フィロンの書にいう「θαύματα」(Theamata) とは、ギリシア語で「眺めるべきもの」といった意味である[1]。これが、ラテン語の「Septem Miracula」(驚異、奇跡[2])を経て、英語の「Seven Wonders of the World」となった[1]。

他方、日本語の「不思議」とは、もともと「思いはかることもことばで⾔い表わすこともできないこと」を意味する仏教語であり、日本においては、1248年(嘉禎4年)の奥書を有する『諏⽅上社物忌令之事』が、諏訪⼤社の神威を表すものとして用いるなど(諏訪の七不思議)、宗教と関係が深い事象に使われた[1]。

しかし、近世になると、これが世俗化し、各地の珍奇なことがらを「七不思議」というようになり、1812年(文化9年)の『北越奇談』は、「燃ゆる⽔」などを「越後の七不思議」に挙げる[1]。時代が進み、信仰心が希薄になるにつれ、怪異な現象、不可解な事柄を「七不思議」というようになり、落語でも有名な「置いてけ堀」は「本所の七不思議」である[3]。

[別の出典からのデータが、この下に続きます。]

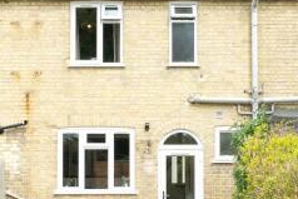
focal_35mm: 70
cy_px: 161
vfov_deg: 19.3
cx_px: 138
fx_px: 580
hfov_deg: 28.8
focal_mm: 35
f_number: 7.1
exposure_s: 1/1000
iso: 400
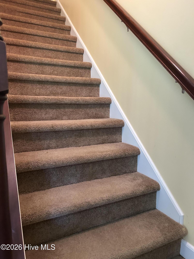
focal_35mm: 26
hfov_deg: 53.1
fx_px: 194
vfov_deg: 67.3
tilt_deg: -8.4
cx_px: 97
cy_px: 130
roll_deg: -1.6
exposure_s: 1/60
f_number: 1.5
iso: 320
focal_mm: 5.7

また、西欧においても、後世、フィロンの七不思議に倣い、新たな「不思議」が顕彰されるようになるが、中世フランスの「ドフィーネの七不思議(フランス語: Sept merveilles du Dauphiné)」は、「燃える泉」、「無毒の塔」など、超自然的な現象であった[4]。

英訳「Seven Wonders of the World」の「wonder(s)」は、「驚かせるもの」「賞賛すべきもの」(something that fills with surprise and admiration)という意味であると説明されるが[5]、日本語で「世界の七不思議」などと誤訳された呼び名[要出典]が定着してしまったために、現代ではオカルトブームなどと結びついて、「当時の土木技術のレベルを超越している」、「物理的に可能とは思えない」といった意味で解釈されることがある。それがゆえに、七不思議の実像が誤解されることもある(「空中」庭園など)。

神秘主義者の中には、これら建造物が超文明によって建設されたかのように考えるケースもあり、オカルト関係の書籍においても、後世の迷信を含む説明が掲載されている(→オーパーツ)。しかし、こういった巨大建造物の建設が、多くの場合においては国家事業として、現代では想像し難いほどに長い期間を掛けて成されていた面もあり、また文明は一様に進歩している訳でもなく情報の散逸や技術の遺失といった問題を含んでいて、後世の者がその建築技術の高さに驚嘆したとしても、必ずしも超古代文明の存在の証明にはならない。
ja.wikipedia.org

でしょうねえ。日本にも「七不思議」がいろんな地方に、ややオカルト絡みで存在した。
翻訳の時に「世界の驚異(的建造物!)」という意味だった、ギリシャ?の書物のそれが、英語で「WONDER」とされた…その流れとも、偶然のようにを融合してしまった。



そんなこんなで、
アメリカのブルックリン橋が元祖なのかはわからんが、とにかく超巨大な建造物が作られた時、「こりゃ、あの「七不思議」に続く、世界8番目の不思議だぜ!」「そりゃうまいこというな!!」があり、そこから「とにかくでっかい」をギミックとした怪獣映画のキングコングアンドレに受け継がれたのは、しごく当然…というか、ニックネーム命名者の”傑作の系譜”といえるだろう。

以上、6年前(2014年)の記事の補足。